A magia do dramaturgista

Há uma crença de que a encenação de obras de autores moçambicanos como, por exemplo, Mia Couto, Paulina Chiziane e Eduardo White, tem contribuído para que a literatura chegue a quem nunca teve a oportunidade de ler os livros. O que não se sabe é até que ponto o exercício do dramaturgista desperta nos jovens a necessidade de investirem na leitura.
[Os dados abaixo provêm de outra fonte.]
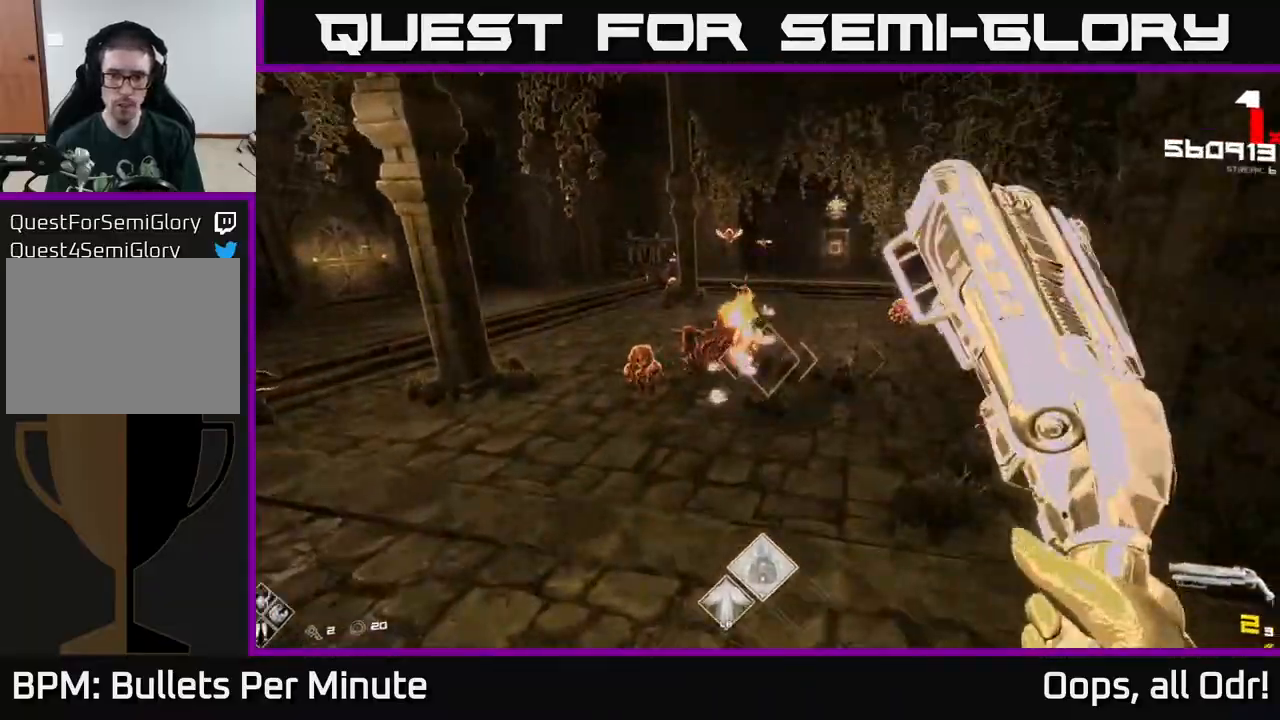
{"buttons": [], "left_stick": "up", "right_stick": "center", "events": [[67, "R2", "up"], [217, "left_stick", "up-right"], [233, "A", "down"], [250, "R2", "down"], [300, "R2", "up"], [367, "A", "up"], [400, "left_stick", "up"]]}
Estimado leitor, descubra, a seguir, outros aspectos envolvidos na dramatização de romances.

O actor e encenador moçambicano, Elliot Alex, um dos mais experimentados na dramatização de romances – encenou A Varanda do Frangipani, Terra Sonâmbula, O Último Voo do Flamingo, todos de Mia Couto, e, muito recentemente, Niketche, de Paulina Chiziane – classifica essa experiência como o resultado de inúmeras leituras em torno da mesma obra literária.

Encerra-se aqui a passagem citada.